Sublimado é o nome pelo qual era conhecido em Portugal o sublimado corrosivo, cujo nome moderno é cloreto de mercúrio II. Este composto é muito tóxico e foi usado como medicamento para infecções, em particular para a sífilis, numa altura em que não existiam antibióticos. Claramente, estamos na presença de uma falsificação também indeterminada. O rato não poderia engordar com a ingestão de cloreto de mercúrio, nem sobreviver às doses que estaria a tomar para tentar o suicídio. Para além disso, este composto é corrosivo e causaria queimaduras na garganta além de complicações físicas generalizadas. Assim, ou se tratava de uma falsificação, ou de um medicamento homeopático que de cloreto de mercúrio teria quase nada e de açúcar tudo.

O poema é muito interessante, mas a sua química forense é especulativa e na generalidade incorrecta. Caso encerrado de forma inconclusiva.

4 comentários:

António Piedade disse...

Artigo muito bom, muito interessante, aliás, como sempre Sérgio.

Sérgio Rodrigues disse...

Obrigado! O meu filho mais novo leu-me o poema e eu não resisti a analisá-lo um pouco mais.

Sílvia disse...

Parabéns pelo texto! Análise muito interessante.
Ao nível da poesia parece-me que este tipo de incorreções são admissíveis, o que me preocupa são as incorreções que surgem nos manuais e, por vezes, perpetuadas pelos professores no ensino das ciências. O ano passado deparei-me, no manual de Estudo do Meio de 1º ano do meu filho, com erros científicos relativos à flutuação.

Sérgio Rodrigues disse...

Sílvia,
Obrigado pelos comentários. As incorrecções da poesia são não só admissíveis como, muitas vezes, desejáveis, porque nos interrogam (ponde de lado aquele "E logo à mercearia/ Dirigiram-se a correr" que me soa mal).
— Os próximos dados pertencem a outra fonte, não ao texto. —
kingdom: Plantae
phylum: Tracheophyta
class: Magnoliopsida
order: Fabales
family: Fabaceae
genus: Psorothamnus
Neste caso permitiram-me chegar, a brincar, à questão muito séria da segurança alimentar e dos preconceitos que existem sobre a química. A questão das incorrecções nos manuais e no ensino é uma tragicomédia que partilhamos com outros países. Ele são as abelhas ácidas, a água que sobe quando se apaga a vela porque se consumiu o oxigénio, os vidros que escorrem ao longo dos séculos, entre outras tolices que se perpetuam ano após ano sem que que ninguém pareça notar. Mas temos de notar: se está errado devemos, educada e fundamentadamente, dizer às editoras e professores. A ciência só avança com a correcção dos erros.